THE PHENOMENON CALLED SEE-FINISH
I love to share bits and pieces of my life. It is cathartic and it gives me the opportunity to review my thoughts. Also, being able to be vulnerable with other people, especially those you care about, can be a wonderful feeling.
However, being open about your life (your flaws and challenges) creates an avenue for the phenomenon called SEE-FINISH. This is basically the disrespect that comes from being transparent with people.
For instance, Mr A is suicidal. He shares some of his dark thoughts and seeks help from a small community of friends, who are willing to help. However, Mr A's suicidal tenancies are constantly used to discredit him despite his attempt to change his life or move past his suicidal thoughts.
If Mr A had sought help from strangers, probably he would have a better standing with his friends. They might not be intentionally trying to discredit him, but human relationships are quite complex and there is no perfect human being.
These days, I have been trying to internalise my struggles. I do not feel safe sharing with people anymore, even those closest to me. It is quite a conflicting feeling but I know it is for the best.
There is honour dying in silence. As dark as this might sound I deem it to be true. I often hear people speak about seeking help but that in itself can be a dangerous thing because when you are in your most vulnerable state and the SEE-FINISH phenomenon kicks in, it can be devastating.
There is nothing wrong with having a good network of friends and family that are supportive. However, see-finish comes into the picture when you are the one always asking for help. You lose your respect in the process and evidently people stop helping or do so grudgingly.
See-finish the product of bad planning and decision making. No one but you is responsible for the disrespect or lack of trust you get from people. So you are the only one in the position to change that narrative.

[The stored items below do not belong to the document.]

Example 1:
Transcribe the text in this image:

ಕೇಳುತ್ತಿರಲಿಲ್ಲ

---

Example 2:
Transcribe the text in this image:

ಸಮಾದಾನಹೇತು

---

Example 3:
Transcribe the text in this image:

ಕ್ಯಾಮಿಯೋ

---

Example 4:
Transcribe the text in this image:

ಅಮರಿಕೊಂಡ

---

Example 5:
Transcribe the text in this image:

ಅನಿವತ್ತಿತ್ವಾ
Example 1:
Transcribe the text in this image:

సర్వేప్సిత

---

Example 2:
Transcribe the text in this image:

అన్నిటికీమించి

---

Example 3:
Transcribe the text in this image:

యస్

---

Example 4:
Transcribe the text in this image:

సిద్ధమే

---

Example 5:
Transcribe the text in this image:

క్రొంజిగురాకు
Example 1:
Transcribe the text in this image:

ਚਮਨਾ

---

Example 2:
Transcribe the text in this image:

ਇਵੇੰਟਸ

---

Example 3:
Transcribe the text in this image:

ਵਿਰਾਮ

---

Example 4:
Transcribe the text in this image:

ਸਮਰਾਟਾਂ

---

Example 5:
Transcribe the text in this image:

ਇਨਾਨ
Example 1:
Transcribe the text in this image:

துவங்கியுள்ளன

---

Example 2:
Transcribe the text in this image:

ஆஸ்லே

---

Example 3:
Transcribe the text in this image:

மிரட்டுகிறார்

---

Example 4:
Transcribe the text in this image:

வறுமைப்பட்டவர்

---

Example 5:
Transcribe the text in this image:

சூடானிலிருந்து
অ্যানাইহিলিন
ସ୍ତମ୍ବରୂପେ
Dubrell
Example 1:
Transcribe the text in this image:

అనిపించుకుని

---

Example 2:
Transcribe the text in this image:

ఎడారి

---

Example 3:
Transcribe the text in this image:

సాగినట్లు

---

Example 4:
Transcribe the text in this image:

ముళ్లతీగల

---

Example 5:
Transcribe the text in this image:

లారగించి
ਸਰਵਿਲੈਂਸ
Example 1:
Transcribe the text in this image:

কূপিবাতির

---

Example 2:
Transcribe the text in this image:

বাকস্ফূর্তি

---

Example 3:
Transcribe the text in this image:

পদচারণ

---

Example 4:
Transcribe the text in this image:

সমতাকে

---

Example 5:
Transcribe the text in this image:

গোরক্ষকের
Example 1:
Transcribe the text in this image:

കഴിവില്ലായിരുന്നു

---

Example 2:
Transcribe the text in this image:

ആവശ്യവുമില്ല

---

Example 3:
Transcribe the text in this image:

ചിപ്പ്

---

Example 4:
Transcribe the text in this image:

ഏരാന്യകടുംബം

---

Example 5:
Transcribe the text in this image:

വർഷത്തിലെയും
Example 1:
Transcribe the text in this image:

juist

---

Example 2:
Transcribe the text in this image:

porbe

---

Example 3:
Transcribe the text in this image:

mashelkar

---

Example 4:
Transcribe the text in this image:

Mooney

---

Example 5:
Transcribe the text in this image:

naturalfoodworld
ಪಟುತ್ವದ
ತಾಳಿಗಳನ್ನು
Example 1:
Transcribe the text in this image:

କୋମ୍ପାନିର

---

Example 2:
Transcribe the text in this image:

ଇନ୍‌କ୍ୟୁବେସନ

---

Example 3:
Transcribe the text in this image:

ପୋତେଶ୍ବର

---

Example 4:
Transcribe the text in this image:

In a nutshell, I believe the less people, even those who care about you, know about you the better. Also, never be in a position where you need people. If people are going to help let them do so on their own volition. Learn how to be self-sufficient and live as privately as possible.
Nonso, I can’t say I really agree with your perspective on this.
There is a need for balance when it comes to transparency, but striving to be fully self-sufficient and living as privately as possible is not the ideal way to live, for most of us, anyways.
It sounds like you’re in a rough spot. I pray the Lord’s strength and protection over you.
Amen. But I am fine
I can only expect unconditional love from my God. I accept everyone's flaws (including mine).